INK: Knowledge graph representation for efficient and performant rule mining

Tracking #: 3387-4601

Authors: 
Bram Steenwinckel
Filip De Turck
Femke Ongenae

Responsible editor: 
Guest Editors NeSy 2022

Submission type: 
Full Paper
Abstract: 
Semantic rule mining can be used for both deriving task-agnostic or task-specific information within a Knowledge Graph (KG). Underlying logical inferences to summarise the KG or fully interpretable binary classifiers predicting future events are common results of such a rule mining process. The current methods to perform task-agnostic or task-specific semantic rule mining operate, however, a completely different KG representation, making them less suitable to perform both tasks or incorporate each other’s optimizations. This also results in the need to master multiple techniques for both exploring and mining rules within KGs, as well losing time and resources when converting one KG format into another. In this paper, we use INK, a KG representation based on neighbourhood nodes of interest to mine rules for improved decision support. By selecting one or two sets of nodes of interest, the rule miner created on top of the INK representation will either mine task-agnostic or task- specific rules. In both subfields, the INK miner is competitive to the currently state-of-the-art semantic rule miners on 14 different benchmark datasets within multiple domains.
Full PDF Version: 
Tags: 
Reviewed

Decision/Status: 
Minor Revision

Solicited Reviews:
Click to Expand/Collapse
Review #1
Anonymous submitted on 01/Apr/2023
Suggestion:
Minor Revision
Review Comment:

Review:
Thank you for addressing the previous issues with the paper. The revised version is much better written and easier to understand. However, the paper's contribution and significance still need to be clarified.

Writing:
The writing in the revised version is much better than the original version. 

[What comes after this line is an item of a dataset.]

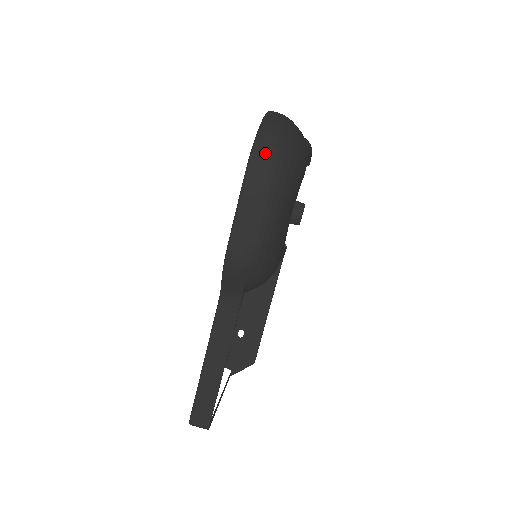
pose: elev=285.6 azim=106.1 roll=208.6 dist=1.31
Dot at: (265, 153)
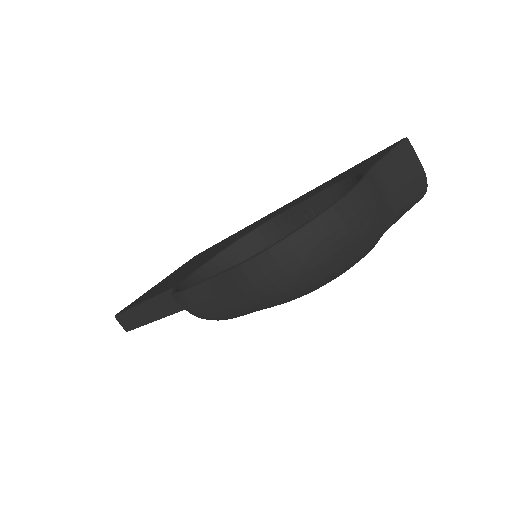
Dot at: (269, 273)
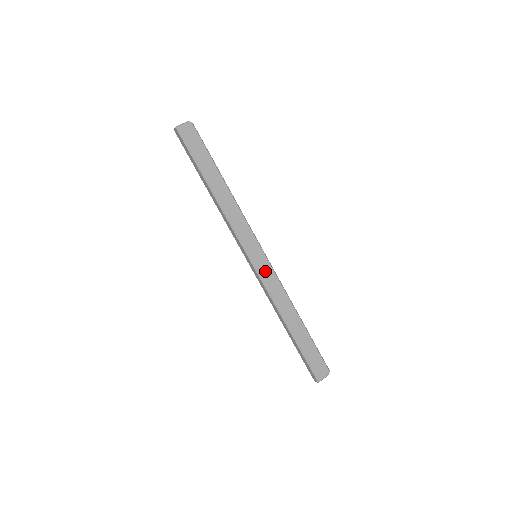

Originality and Significance:
As noted in the previous review, the proposed method is not original (considering you mentioned this in the introduction of the paper already), and the reported results and baseline comparisons need to demonstrate a significant improvement over existing methods. There is still considerable overhead regarding time and memory, and the feasibility of applying the proposed methods over larger datasets still needs to be determined. To improve the paper's originality and significance at this stage, I would suggest you discuss the limitations and future work in more detail. It is better to mention how the size of the datasets affects the overall performance of the proposed method and get more in-depth with the cases where the baselines perform significantly better than the INK.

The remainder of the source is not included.